It’s been 75 years since the first Wilton Bulletin rolled off the press. Over the decades, technological advances and the basic operations of community newsgathering have changed, but The Bulletin has remained committed to its basic mission of providing the town with accurate, relevant and dependable news.
Editorial functions have shifted from literally cutting and pasting with hot wax and working with film canisters in darkrooms to harnessing social media and maintaining a dynamic website.
“While we have seen many changes in technology, very little has changed in terms of our endeavors, our writing style and our competition,” said Thomas Nash, publisher of The Wilton Bulletin and its Hersam Acorn Newspapers affiliates.
Mr. Nash regards the paper as a “traditional community weekly” with its primary emphasis on impartial reporting of town government. The task of keeping readers informed with breaking news is now primarily a digital endeavor, according to Mr. Nash.
“We no longer break news in print, so the focus of the coverage has changed,” he said, “though we still recognize that we are the paper of record and every week we are writing the history of the town.”
After a two-year stint with the Peace Corps (producing a newsletter in Morocco for one year) and reporting for The Ridgefield Press, a sister paper of The Bulletin, Gregg Bartlett assumed editorial responsibilities in the mid 1980s, filling the shoes of former editor David Gearhart.
Mr. Bartlett had been a stringer for newspapers in Tampa, Fla., and Winsted, Conn., during his college years, and also reported for The Norwalk Hour and the now defunct Bridgeport Post in high school.
He edited The Bulletin until the summer of 2006, and returned as an interim editor between the three-year stint of Jeff Yates and current editor Jeannette Ross.

--------

*Tasks to complete:*
- A) List every person named in the article on The Wilton Bulletin's 75 years.
- B) In the article on The Wilton Bulletin's 75 years, set down the text word for word, starting with "After a two-year" and going on through "editor David Gearhart.".
- C) Decide whether each statement agrees with the article on The Wilton Bulletin's 75 years. Answer yes or no and quote the words that decide it. (i) Gregg Bartlett produced a newsletter in Morocco for one year. (ii) The Bulletin still breaks news in print. (iii) In the mid 1980s Gregg Bartlett took over from Jeff Yates.

Stored data entries
--------

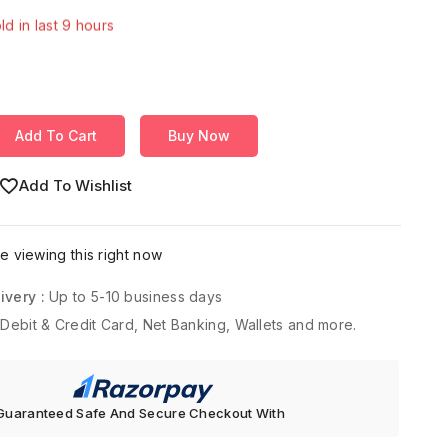
Over 15 people have in their cart
Add To Cart
Buy Now
Add To Wishlist
 viewing this right now
ivery :
Up to 5-10 business days
 Debit & Credit Card, Net Banking, Wallets and more.
Guaranteed Safe And Secure Checkout With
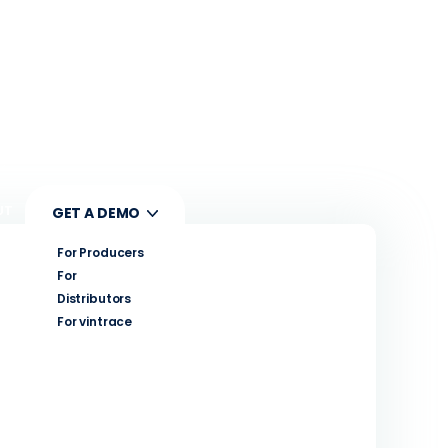
UT
GET A DEMO
For Producers
For
Distributors
For vintrace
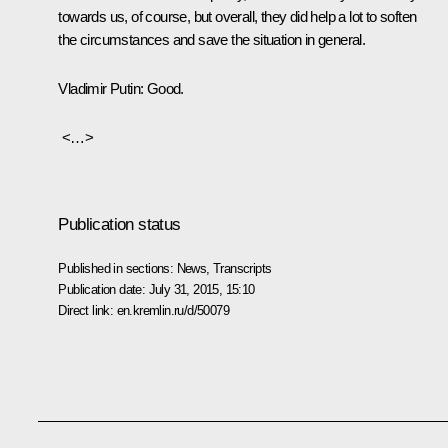
towards us, of course, but overall, they did help a lot to soften
the circumstances and save the situation in general.
Vladimir
Putin:
Good.
<…>
Publication status
Published in sections:
News
,
Transcripts
Publication date:
July 31, 2015, 15:10
Direct link:
en.kremlin.ru/d/50079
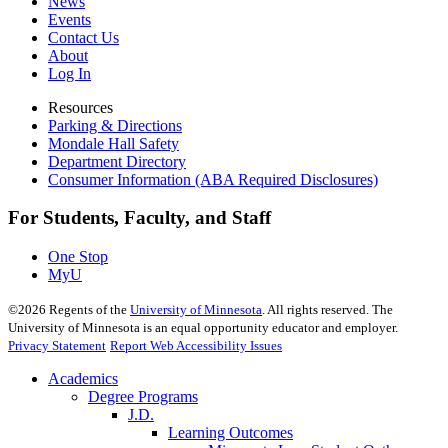
News
Events
Contact Us
About
Log In
Resources
Parking & Directions
Mondale Hall Safety
Department Directory
Consumer Information (ABA Required Disclosures)
For Students, Faculty, and Staff
One Stop
MyU
©
2026
Regents of the
University of Minnesota
. All rights reserved. The
University of Minnesota is an equal opportunity educator and employer.
Privacy Statement
Report Web Accessibility Issues
Academics
Degree Programs
J.D.
Learning Outcomes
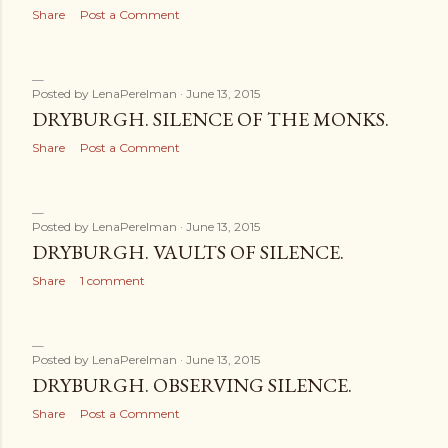
Share
Post a Comment
Posted by
LenaPerelman
June 13, 2015
DRYBURGH. SILENCE OF THE MONKS.
Share
Post a Comment
Posted by
LenaPerelman
June 13, 2015
DRYBURGH. VAULTS OF SILENCE.
Share
1 comment
Posted by
LenaPerelman
June 13, 2015
DRYBURGH. OBSERVING SILENCE.
Share
Post a Comment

--------

*Answers below:*
- A) Thomas Nash, Gregg Bartlett, David Gearhart, Jeff Yates, Jeannette Ross

- B)
After a two-year stint with the Peace Corps (producing a newsletter in Morocco for one year) and reporting for The Ridgefield Press, a sister paper of The Bulletin, Gregg Bartlett assumed editorial responsibilities in the mid 1980s, filling the shoes of former editor David Gearhart.

- C)
(i) Yes: "producing a newsletter in Morocco for one year"
(ii) No: "We no longer break news in print"
(iii) No: "filling the shoes of former editor David Gearhart"